The professor gave the students an assignment. The students watched him hand out leaves of paper with directions. They had their pens ready and their notebooks open. One woman at the back of the room yawned. A young man with a yellow ballcap took something out of his eye and used his jeans to rub it off.

“I’m going for a glass of water,” the professor said. “I’ll be right back. No cheating.” With that he left the room. He went down the hall for a sip of water from the fountain. Then he got his bag from the office, waved to a colleague across the quad, got into his car, and left the parking lot via the south entrance, where the day before two students had been caught smoking dope in a gully.

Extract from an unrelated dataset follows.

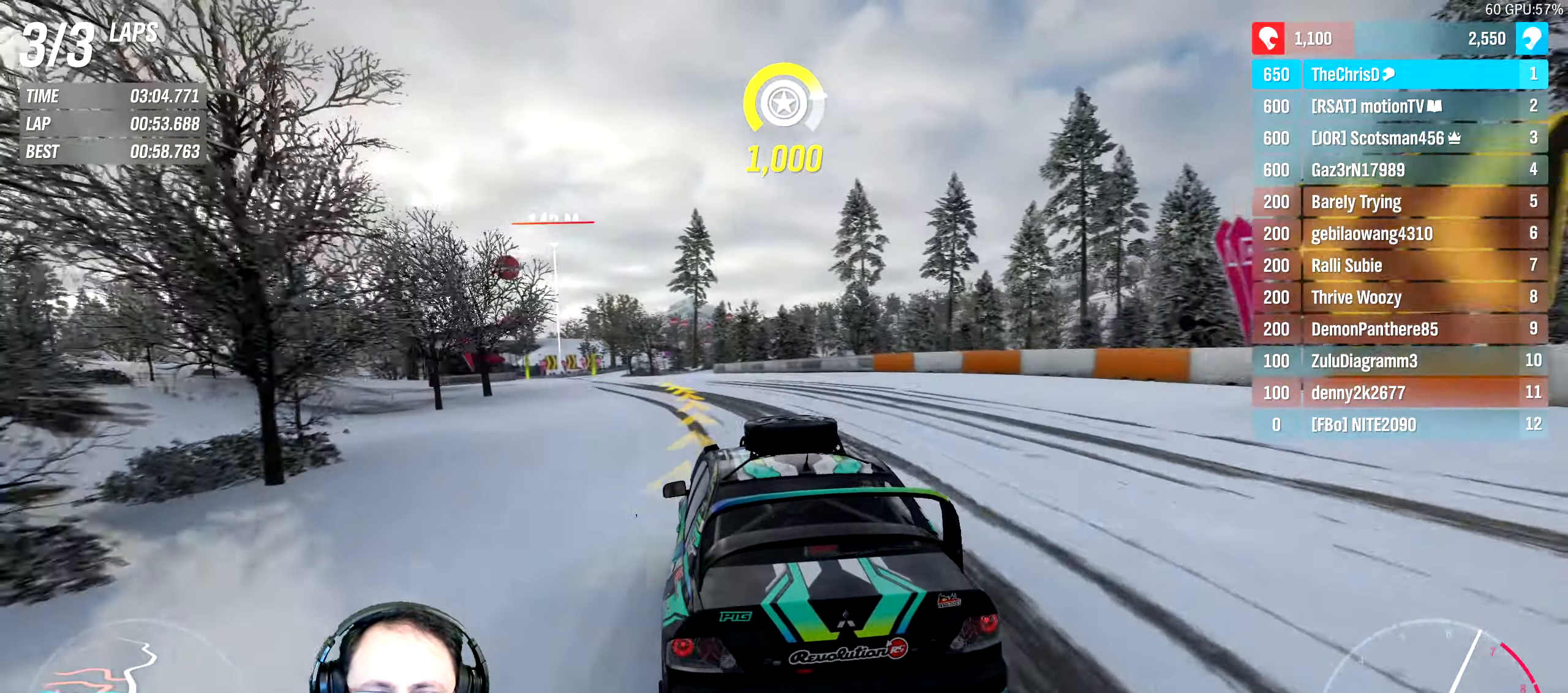
{"buttons": ["R2"], "left_stick": "left", "right_stick": "center", "events": [[233, "left_stick", "center"], [383, "left_stick", "left"]]}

At the top of a hill, he saw birds wash over the stones. At home, he got a shovel and a ream of paper and got back into his car again and drove off once more. His cell phone shuddered at his hip pocker. He let it vibrate. He shook Ed’s hand at the hardware store. He said, “Ed, do you have any real good nails for wood.”

“They’ve had those for years.”

“For nailguns,” the professor said.

“You’ll need a nailgun, then.”

“Right,” the professor said. “And some two-by-fours.”

“Batterypowered or electric?”

He took the shovel, the ream of paper, and his new nailgun back to the college. This time, with what he carried, he couldn’t wave to a colleague he saw on the quad.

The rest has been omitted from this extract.